((
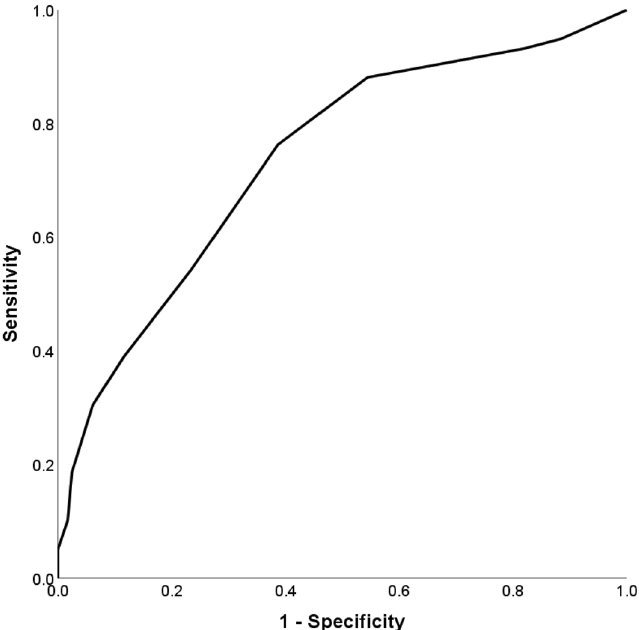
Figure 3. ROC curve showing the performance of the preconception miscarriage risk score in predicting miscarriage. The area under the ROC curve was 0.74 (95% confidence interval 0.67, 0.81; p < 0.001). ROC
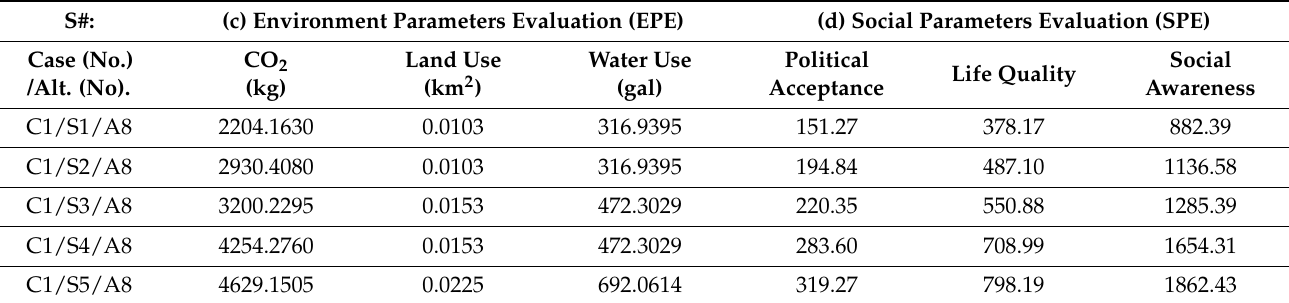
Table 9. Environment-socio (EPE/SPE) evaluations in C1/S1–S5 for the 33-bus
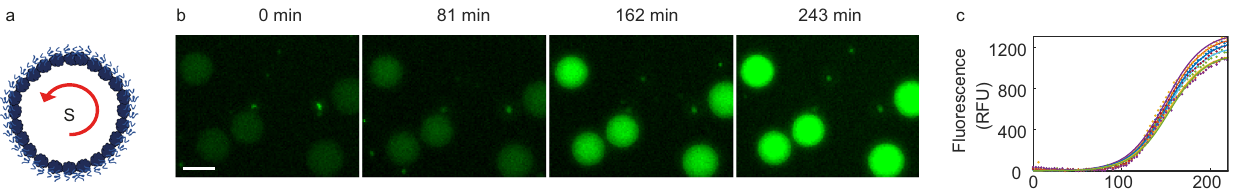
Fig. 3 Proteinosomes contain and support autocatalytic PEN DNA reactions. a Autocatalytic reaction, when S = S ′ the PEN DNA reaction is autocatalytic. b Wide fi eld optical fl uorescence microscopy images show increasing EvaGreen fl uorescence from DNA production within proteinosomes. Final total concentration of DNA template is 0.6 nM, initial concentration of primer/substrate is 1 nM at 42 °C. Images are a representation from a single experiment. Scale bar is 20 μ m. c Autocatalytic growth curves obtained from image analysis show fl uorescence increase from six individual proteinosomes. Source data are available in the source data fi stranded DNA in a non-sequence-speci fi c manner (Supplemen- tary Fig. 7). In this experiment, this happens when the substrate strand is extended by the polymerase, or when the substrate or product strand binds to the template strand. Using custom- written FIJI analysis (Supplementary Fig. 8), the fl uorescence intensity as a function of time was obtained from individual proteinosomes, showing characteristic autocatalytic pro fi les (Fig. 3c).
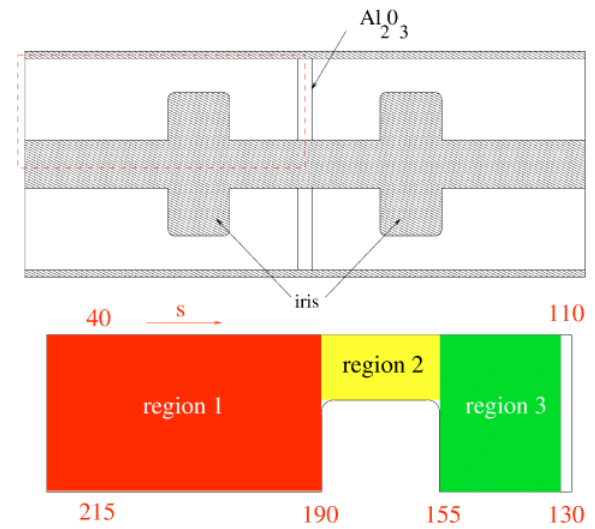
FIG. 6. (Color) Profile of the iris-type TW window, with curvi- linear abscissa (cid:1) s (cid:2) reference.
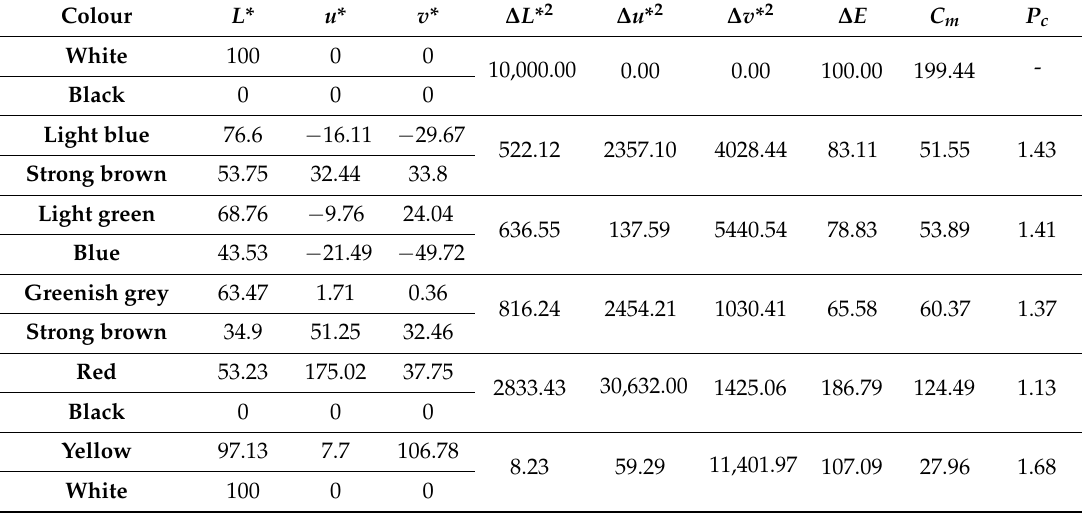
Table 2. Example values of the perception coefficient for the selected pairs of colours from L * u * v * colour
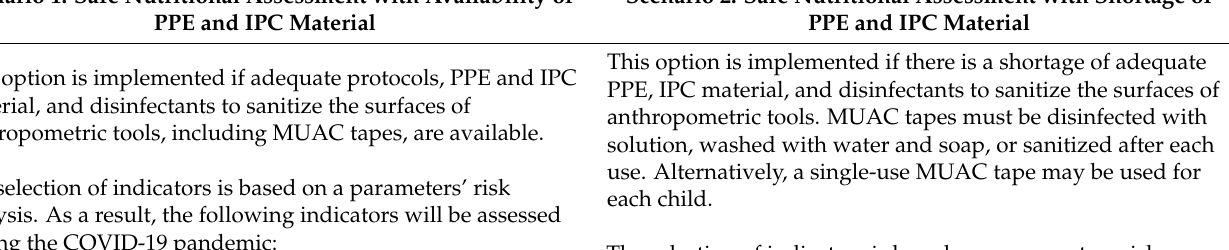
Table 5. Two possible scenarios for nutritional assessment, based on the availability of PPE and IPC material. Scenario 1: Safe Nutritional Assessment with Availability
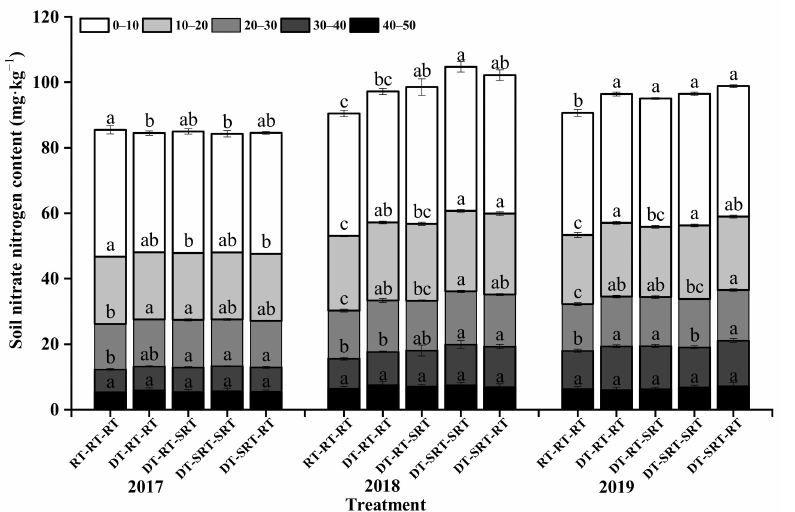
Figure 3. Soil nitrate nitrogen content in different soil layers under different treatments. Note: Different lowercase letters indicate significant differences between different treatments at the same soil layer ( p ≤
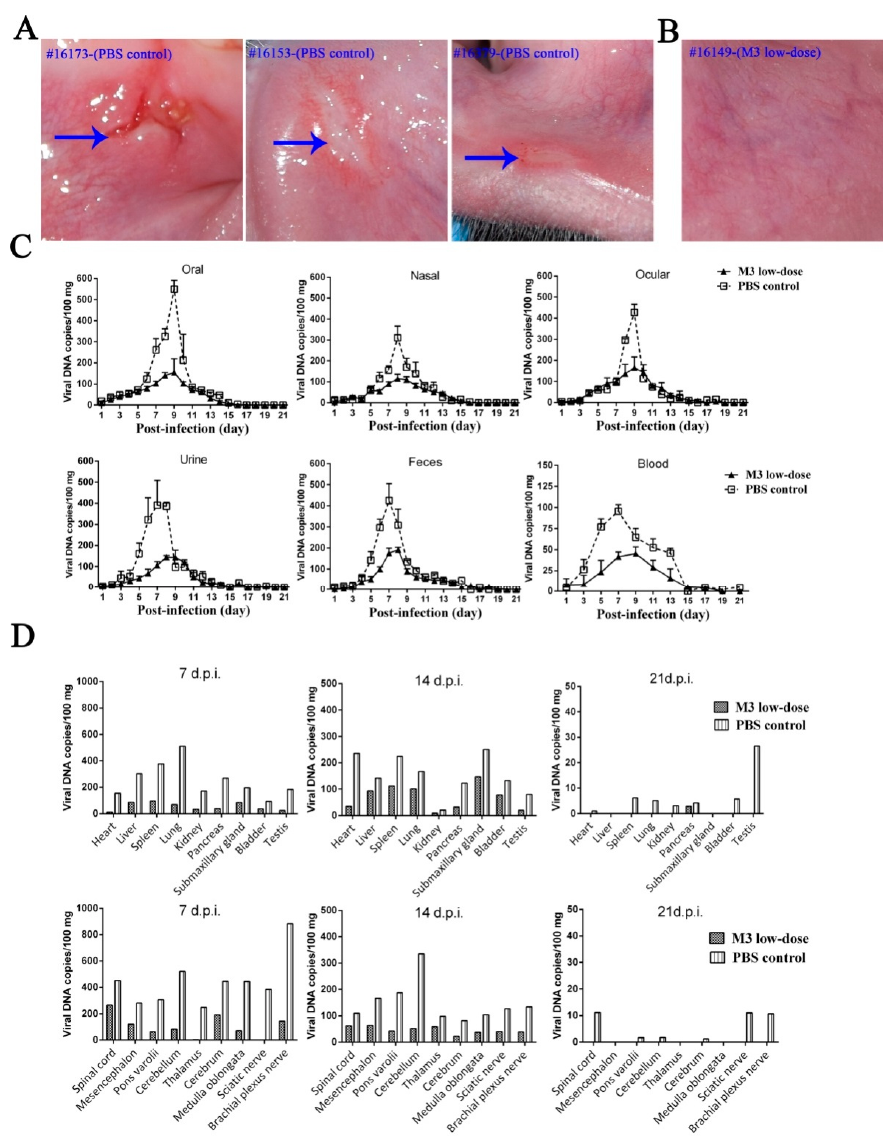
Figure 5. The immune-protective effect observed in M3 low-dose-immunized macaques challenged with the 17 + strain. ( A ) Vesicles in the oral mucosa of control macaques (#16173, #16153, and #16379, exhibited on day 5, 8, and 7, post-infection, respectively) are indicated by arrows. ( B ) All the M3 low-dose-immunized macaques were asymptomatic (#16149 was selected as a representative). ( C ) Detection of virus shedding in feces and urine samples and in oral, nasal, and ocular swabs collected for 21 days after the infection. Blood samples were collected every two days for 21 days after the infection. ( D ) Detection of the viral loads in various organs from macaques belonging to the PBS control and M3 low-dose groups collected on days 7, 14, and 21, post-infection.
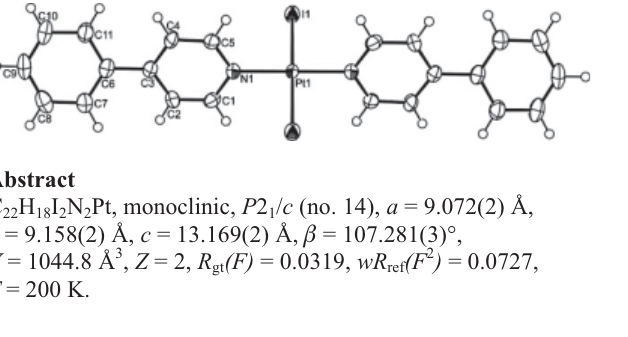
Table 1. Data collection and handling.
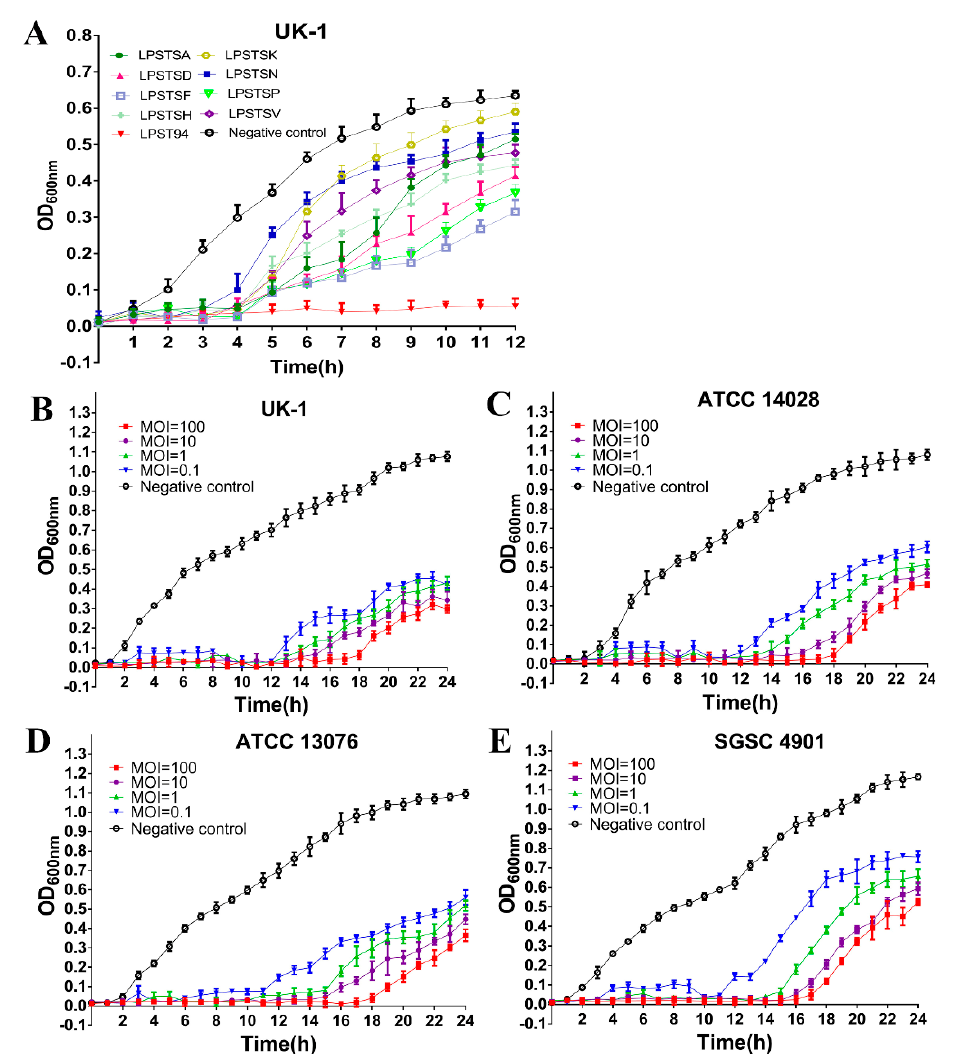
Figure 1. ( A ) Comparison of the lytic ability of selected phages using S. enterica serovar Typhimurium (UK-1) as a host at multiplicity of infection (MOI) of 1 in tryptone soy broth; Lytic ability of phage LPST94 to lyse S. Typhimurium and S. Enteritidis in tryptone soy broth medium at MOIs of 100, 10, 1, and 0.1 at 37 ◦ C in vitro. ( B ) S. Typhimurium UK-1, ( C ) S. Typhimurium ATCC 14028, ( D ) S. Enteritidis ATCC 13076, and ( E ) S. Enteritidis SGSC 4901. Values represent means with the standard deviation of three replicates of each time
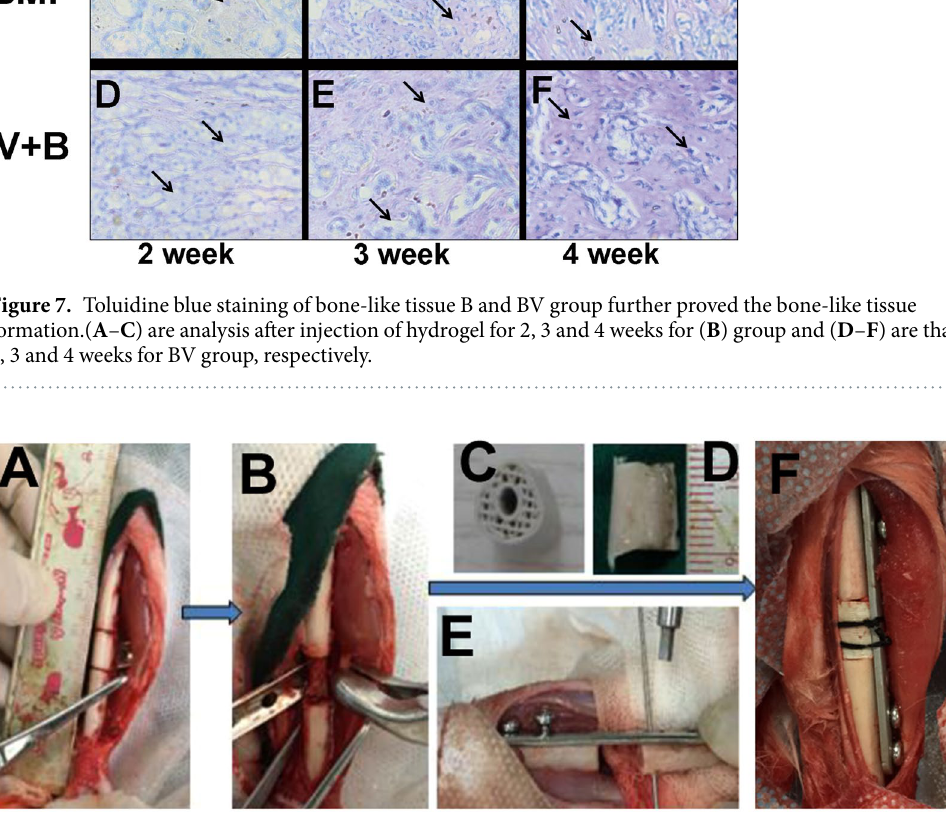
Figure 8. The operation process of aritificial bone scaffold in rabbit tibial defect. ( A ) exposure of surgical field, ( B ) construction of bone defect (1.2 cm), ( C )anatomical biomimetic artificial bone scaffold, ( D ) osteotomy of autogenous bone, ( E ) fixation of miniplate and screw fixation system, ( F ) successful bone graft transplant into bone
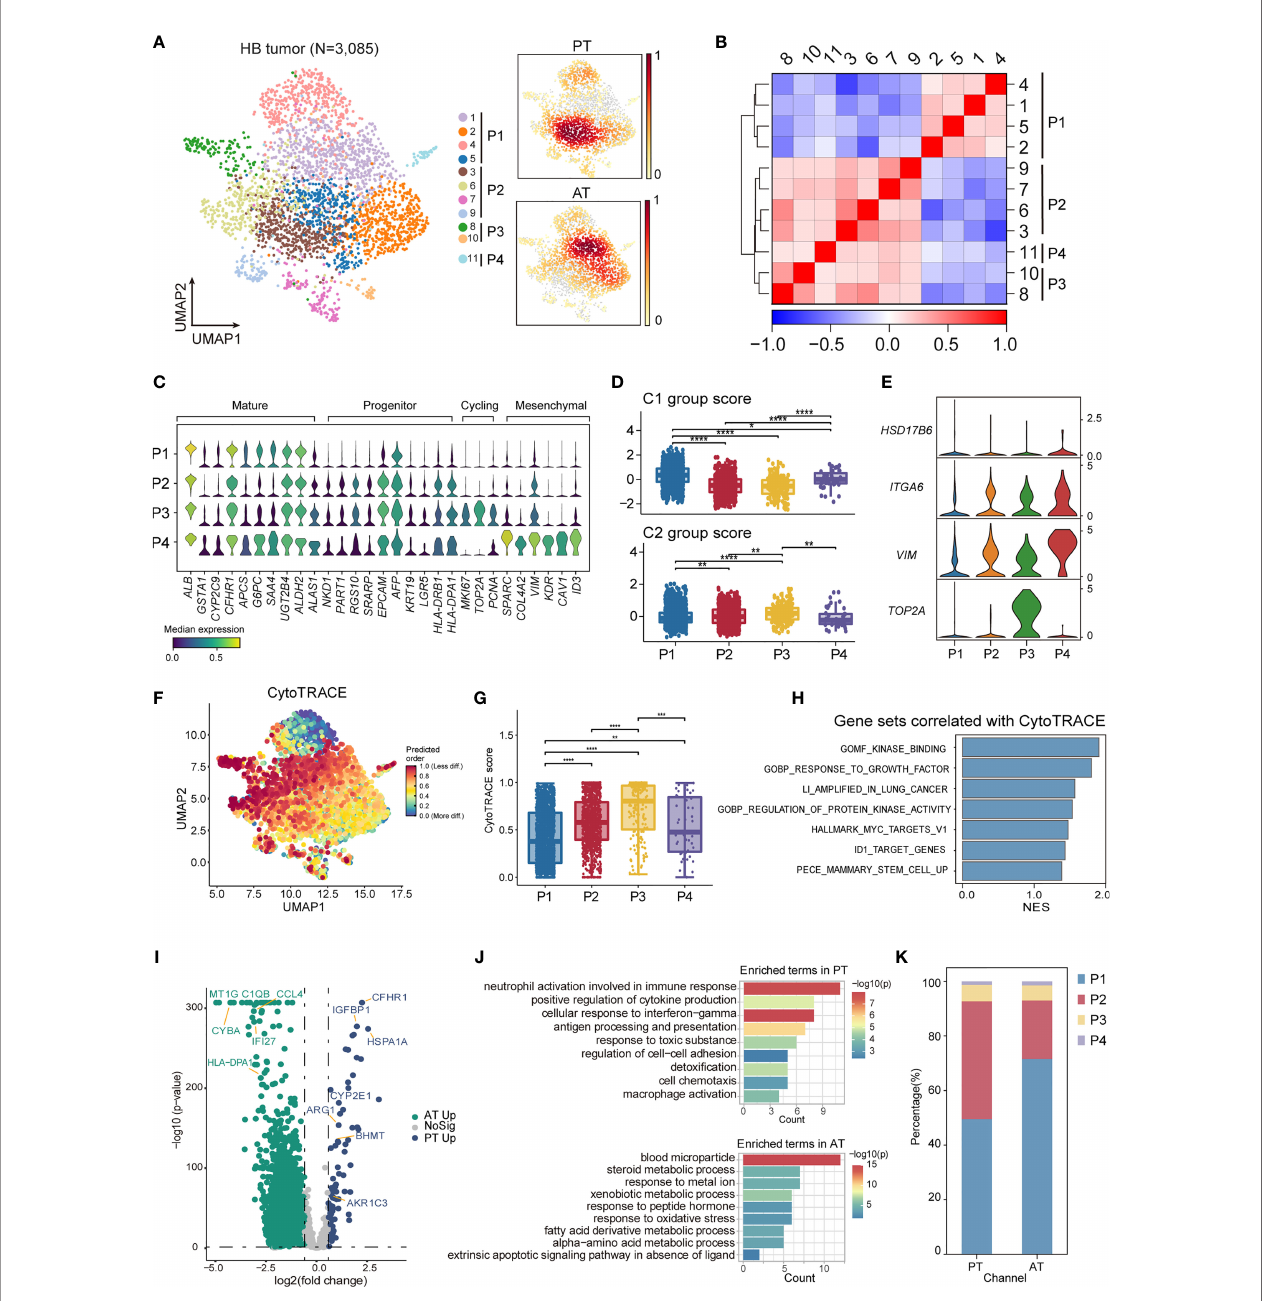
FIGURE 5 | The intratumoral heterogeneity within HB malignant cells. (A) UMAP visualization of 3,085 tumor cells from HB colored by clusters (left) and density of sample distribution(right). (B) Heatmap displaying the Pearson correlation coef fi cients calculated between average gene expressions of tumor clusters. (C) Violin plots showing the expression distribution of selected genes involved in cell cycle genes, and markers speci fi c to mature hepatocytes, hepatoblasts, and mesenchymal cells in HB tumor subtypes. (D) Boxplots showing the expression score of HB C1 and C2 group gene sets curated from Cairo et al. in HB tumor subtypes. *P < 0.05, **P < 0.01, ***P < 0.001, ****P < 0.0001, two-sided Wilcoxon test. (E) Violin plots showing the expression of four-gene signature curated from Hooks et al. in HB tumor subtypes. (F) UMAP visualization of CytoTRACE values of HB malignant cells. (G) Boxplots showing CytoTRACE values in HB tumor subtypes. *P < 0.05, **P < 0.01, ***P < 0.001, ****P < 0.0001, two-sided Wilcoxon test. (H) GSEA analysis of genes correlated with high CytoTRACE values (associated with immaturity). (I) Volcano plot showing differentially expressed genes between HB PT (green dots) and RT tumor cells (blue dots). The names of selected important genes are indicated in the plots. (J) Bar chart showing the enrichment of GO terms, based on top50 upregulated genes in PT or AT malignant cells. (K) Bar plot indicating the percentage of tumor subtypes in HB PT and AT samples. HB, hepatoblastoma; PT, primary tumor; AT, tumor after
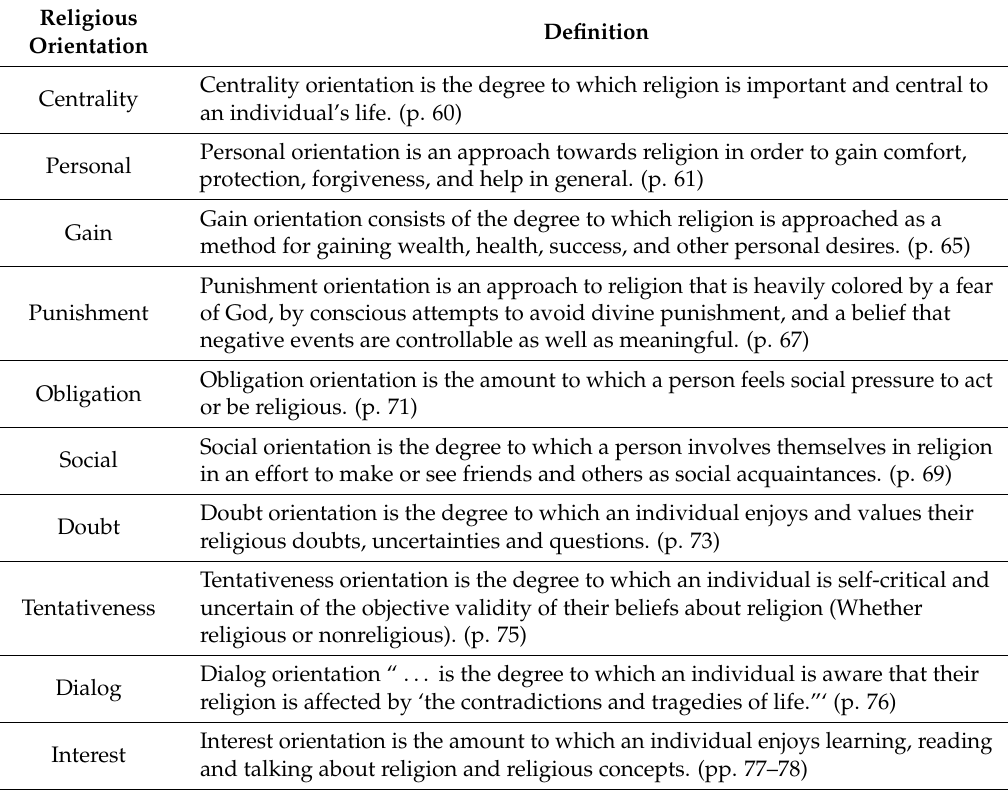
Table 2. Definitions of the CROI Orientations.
))
## The task
Copy all lines from the data above that contain the word "Table".

## Output below
Table 9. Environment-socio (EPE/SPE) evaluations in C1/S1–S5 for the 33-bus
Table 2. Example values of the perception coefficient for the selected pairs of colours from L * u * v * colour
Table 5. Two possible scenarios for nutritional assessment, based on the availability of PPE and IPC material. Scenario 1: Safe Nutritional Assessment with Availability
Table 1. Data collection and handling.
Table 2. Definitions of the CROI Orientations.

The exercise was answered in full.